Ich meine damit uns als Gesellschaft insgesamt. Die Schulen wurden geschlossen. Die Vereine mussten in die vorzeitige Sommerpause (oder war es die verlängerte Frühjahrspause?) gehen. Jugendzentren durften nicht aufmachen. Ja, selbst Spielplätze wurden komplett dicht gemacht. Natürlich steigt da der Medienkonsum der Kinder und Jugendlichen. Ging doch auch wirklich niemandem anders in der Zeit des strengen Lockdowns. Daher kann dies nun wirklich keine Kritik sein, die an die jüngsten unserer Gesellschaft adressiert werden muss.

Und dann ging es langsam wieder los. Schulen machten langsam und unter komischen Voraussetzungen wieder auf. Spielplätze wurden nach langen Diskussionen wieder geöffnet. Und danach? Danach passierte lange nichts für Kinder und Jugendliche. Der Landesjugendring SH und viele Menschen mussten eine sehr lange Zeit bei den Entscheidungsträger*innen lobbyieren, damit Jugendarbeit mal wieder auf die Tagesordnung kam.

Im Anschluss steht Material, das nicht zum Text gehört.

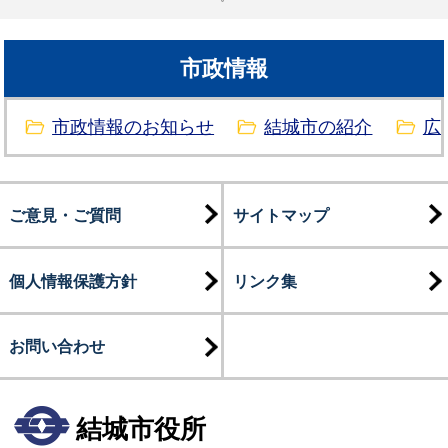
市政情報
市政情報のお知らせ
結城市の紹介
広
ご意見・ご質問
サイトマップ
個人情報保護方針
リンク集
お問い合わせ
結城市役所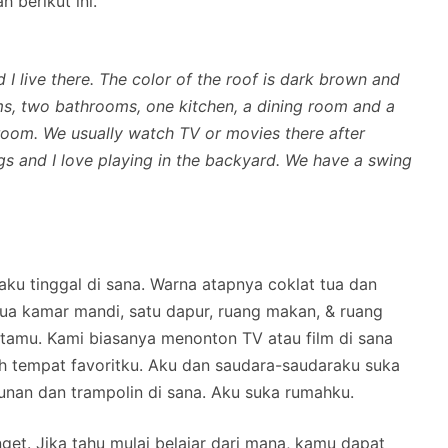
 berikut ini.
d I live there. The color of the roof is dark brown and
oms, two bathrooms, one kitchen, a dining room and a
g room. We usually watch TV or movies there after
ngs and I love playing in the backyard. We have a swing
 aku tinggal di sana. Warna atapnya coklat tua dan
dua kamar mandi, satu dapur, ruang makan, & ruang
tamu. Kami biasanya menonton TV atau film di sana
 tempat favoritku. Aku dan saudara-saudaraku suka
unan dan trampolin di sana. Aku suka rumahku.
get. Jika tahu mulai belajar dari mana, kamu dapat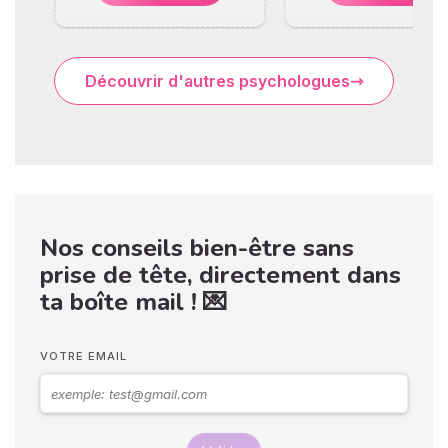
Découvrir d'autres psychologues
Nos conseils bien-être sans
prise de tête, directement dans
ta boîte mail ! 💌
VOTRE EMAIL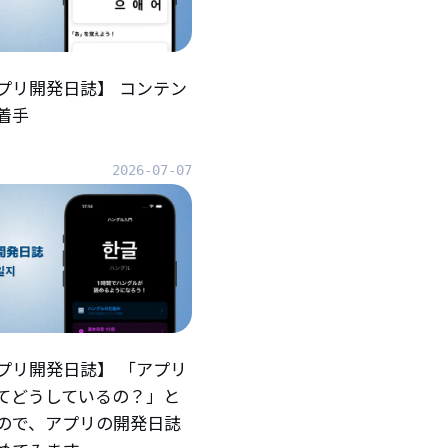
プリ開発日誌】 コンテン
着手
2026-07-07
プリ開発日誌】 「アプリ
てどうしているの？」と
ので、アプリの開発日誌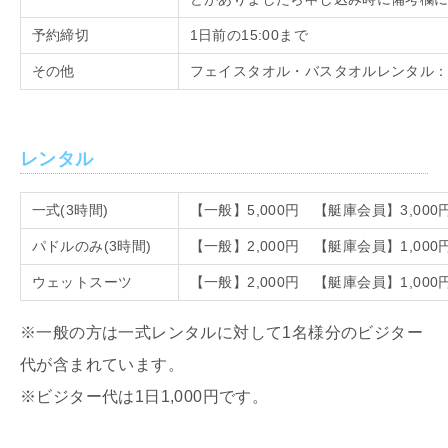
予約締切
1日前の
15:00
まで
その他
フェイスタオル・バスタオルレンタル
レンタル
一式
(3
時間
)
【一般】
5,000
円 【艇庫会員】
3,000
パドルのみ
(3
時間
)
【一般】
2,000
円 【艇庫会員】
1,000
ウェットスーツ
【一般】
2,000
円 【艇庫会員】
1,000
※一般の方は一式レンタルに対して
1
名様分のビジター
代が含まれています。
※ビジター代は
1
日
1,000
円です。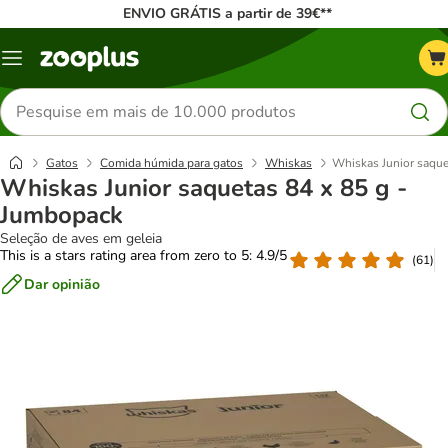
ENVIO GRÁTIS a partir de 39€**
Menu
Pesquisar
produtos
Gatos
Comida húmida para gatos
Whiskas
Whiskas Junior saque
Whiskas Junior saquetas 84 x 85 g -
Jumbopack
Seleção de aves em geleia
This is a stars rating area from zero to 5: 4.9/5
(
61
)
Dar opinião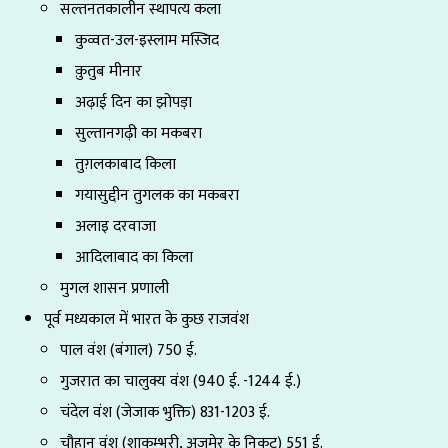
सल्तनतकालीन स्थापत्य कला
कुव्वत-उल-इस्लाम मस्जिद
क़ुतुब मीनार
अढ़ाई दिन का झोपड़ा
सुल्तानगढ़ी का मकबरा
तुग़लकाबाद किला
गयासुद्दीन तुगलक का मकबरा
अलाइ दरवाजा
आदिलाबाद का किला
मुगल शासन प्रणाली
पूर्व मध्यकाल में भारत के कुछ राजवंश
पाल वंश (बंगाल) 750 ई.
गुजरात का चालुक्य वंश (940 ई. -1244 ई.)
चंदेल वंश (जेजाक भुक्ति) 831-1203 ई.
चौहान वंश (शाकम्भरी, अजमेर के निकट) 551 ई.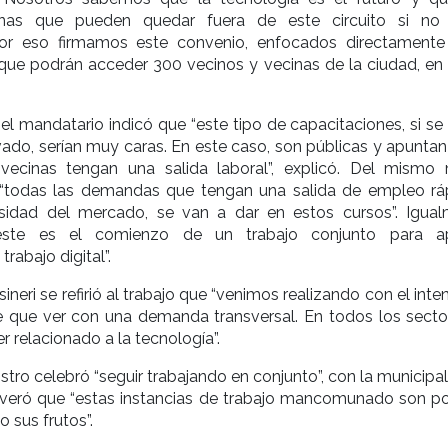
nas que pueden quedar fuera de este circuito si no
Por eso firmamos este convenio, enfocados directamente
 que podrán acceder 300 vecinos y vecinas de la ciudad, en
 el mandatario indicó que “este tipo de capacitaciones, si s
ivado, serían muy caras. En este caso, son públicas y apunta
vecinas tengan una salida laboral”, explicó. Del mismo
“todas las demandas que tengan una salida de empleo rá
idad del mercado, se van a dar en estos cursos”. Igual
este es el comienzo de un trabajo conjunto para ap
trabajo digital”.
sineri se refirió al trabajo que “venimos realizando con el int
ne que ver con una demanda transversal. En todos los secto
r relacionado a la tecnología”.
istro celebró “seguir trabajando en conjunto”, con la municipa
everó que “estas instancias de trabajo mancomunado son po
o sus frutos”.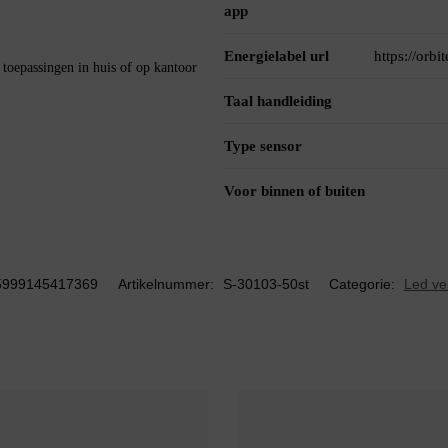
app
Energielabel url
https://orb
oepassingen in huis of op kantoor
Taal handleiding
Type sensor
Voor binnen of buiten
5999145417369
Artikelnummer:
S-30103-50st
Categorie:
Led ver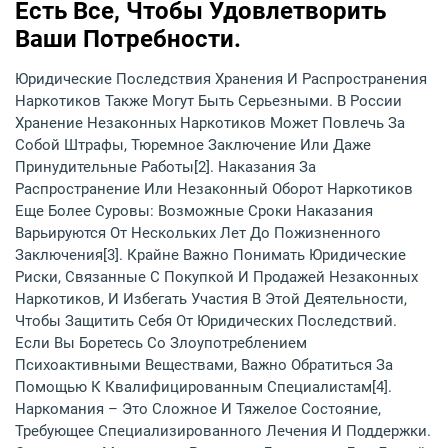
Есть Все, Чтобы Удовлетворить
Ваши Потребности.
Юридические Последствия Хранения И Распространения
Наркотиков Также Могут Быть Серьезными. В России
Хранение Незаконных Наркотиков Может Повлечь За
Собой Штрафы, Тюремное Заключение Или Даже
Принудительные Работы[2]. Наказания За
Распространение Или Незаконный Оборот Наркотиков
Еще Более Суровы: Возможные Сроки Наказания
Варьируются От Нескольких Лет До Пожизненного
Заключения[3]. Крайне Важно Понимать Юридические
Риски, Связанные С Покупкой И Продажей Незаконных
Наркотиков, И Избегать Участия В Этой Деятельности,
Чтобы Защитить Себя От Юридических Последствий.
Если Вы Боретесь Со Злоупотреблением
Психоактивными Веществами, Важно Обратиться За
Помощью К Квалифицированным Специалистам[4].
Наркомания – Это Сложное И Тяжелое Состояние,
Требующее Специализированного Лечения И Поддержки.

Zu lange.

Ich habe während der Ferienfreizeit Ende Juli gemerkt, wie sehr die Kinder, aber auch die Betreuer*innen dieses Gefühl von ein wenig Freiheit, ein wenig Normalität vermisst haben. Dabei kann Jugendarbeit Corona-Hygieneregeln. Masken, Abstand, regelmäßig Händewaschen und Desinfektionsmittel? Na klar kann die Jugendarbeit das. Ich stelle hier mal die steile These auf, dass wir das sogar besser hinbekommen haben, als viele Teile der Gesellschaft. Zumindest bestätigt mir regelmäßig der Atem der an der Supermarktkasse hinter mir stehenden Personen in meinem Nacken diese These.

Jugendarbeit in ganz Deutschland hat gerade in dieser Krisensituation gezeigt, dass in ihr so viel Kraft und Kreativität steckt mit dieser Situation fertig zu werden. Online-Angebote, Ferienfreizeiten, Fortbildungen und diverse kleine Aktionen unter Hygieneregeln zeigen, dass Jugendarbeit kann, wenn man sie lässt.

Sollte es noch einmal zu einem so strengen Lockdown kommen (müssen), darf die Jugendarbeit nicht wieder hinten runter fallen. Kinder und Jugendliche dürfen nicht ein zweites Mal vergessen werden. Bei Lockerungen darf nicht zuerst daran gedacht werden, was einfach zu lockern ist. Ansonsten werden ganz andere Risse in unserer Gesellschaft tiefer. Wer segeln und Golfen wieder erlaubt, aber Kinder und Jugendliche zu Hause sitzen lässt, der setzt falsche Prioritäten.